TEXTO DE ORIGEM:
“Sim, meu Senhor e meu Rei, que eu veja as minhas faltas e não condene o meu irmão. Tu, que és bendito pelos séculos dos séculos. Amén.” (Oração de S. Efrem, 3ª parte)
Enquanto me preparo para ir à confissão esta semana, para uma “arrumação da casa”, peço por um tipo específico de “visão”; “ver” minhas próprias faltas. Várias distrações estão bloqueando minha visão, uma das quais é o “julgamento do meu irmão”. Mas esta não é a única distração. Eu também posso estar distraído por questões secundárias ou externas, que transformam minha confissão numa espécie de lista de compras disto e daquilo, que parece nunca mudar toda vez que vou à confissão. Peço a ajuda de Deus para me ajudar a “ver” as grandes questões enterradas e acumuladas no meu coração, que estão fundamentalmente distorcendo o meu foco.
Estas “grandes” questões dizem respeito aos dois primeiros mandamentos, do amor incondicional a Deus e do amor ao meu próximo, como eu me amo (Mateus 22,36-40). Vou perguntar-me a mim mesmo:
1. Como, onde e por que eu impedi Deus de fazer o Seu papel na minha vida cotidiana? (autoconfiança, medo, ego, etc.) e
2. Como, onde e por que eu contribuí para quaisquer relacionamentos rompidos, com os outros e comigo mesmo?

TAREFAS A REALIZAR:
1. Liste os exemplos que o texto sobre a confissão traz entre parênteses ao final da primeira pergunta numerada.
2. Reproduza fielmente o trecho do texto sobre a confissão compreendido entre "Enquanto me preparo" e "o meu foco.", ambos inclusive.

REGISTROS APRESENTADOS:
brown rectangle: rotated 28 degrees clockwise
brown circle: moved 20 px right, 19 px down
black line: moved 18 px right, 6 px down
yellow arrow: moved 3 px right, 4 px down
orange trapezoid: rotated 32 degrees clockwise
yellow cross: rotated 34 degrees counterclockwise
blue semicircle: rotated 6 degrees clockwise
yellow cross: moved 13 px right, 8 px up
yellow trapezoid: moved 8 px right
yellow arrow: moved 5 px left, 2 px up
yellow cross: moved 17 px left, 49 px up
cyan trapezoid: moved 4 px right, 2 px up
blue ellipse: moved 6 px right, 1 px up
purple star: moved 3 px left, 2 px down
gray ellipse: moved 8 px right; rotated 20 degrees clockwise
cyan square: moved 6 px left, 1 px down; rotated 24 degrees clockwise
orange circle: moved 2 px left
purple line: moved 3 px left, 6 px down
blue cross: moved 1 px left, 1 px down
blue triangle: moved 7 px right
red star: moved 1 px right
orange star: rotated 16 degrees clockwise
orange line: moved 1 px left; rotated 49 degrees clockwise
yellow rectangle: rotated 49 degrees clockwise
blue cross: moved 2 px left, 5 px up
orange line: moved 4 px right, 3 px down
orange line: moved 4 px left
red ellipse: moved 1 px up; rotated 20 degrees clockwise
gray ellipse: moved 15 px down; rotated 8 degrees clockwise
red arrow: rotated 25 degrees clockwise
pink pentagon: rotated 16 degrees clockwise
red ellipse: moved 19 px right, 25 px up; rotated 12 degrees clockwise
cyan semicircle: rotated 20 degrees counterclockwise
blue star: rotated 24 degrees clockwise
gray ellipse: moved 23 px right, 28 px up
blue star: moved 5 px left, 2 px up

EXERCÍCIO RESOLVIDO:
1. autoconfiança, medo, ego

2.
Enquanto me preparo para ir à confissão esta semana, para uma “arrumação da casa”, peço por um tipo específico de “visão”; “ver” minhas próprias faltas. Várias distrações estão bloqueando minha visão, uma das quais é o “julgamento do meu irmão”. Mas esta não é a única distração. Eu também posso estar distraído por questões secundárias ou externas, que transformam minha confissão numa espécie de lista de compras disto e daquilo, que parece nunca mudar toda vez que vou à confissão. Peço a ajuda de Deus para me ajudar a “ver” as grandes questões enterradas e acumuladas no meu coração, que estão fundamentalmente distorcendo o meu foco.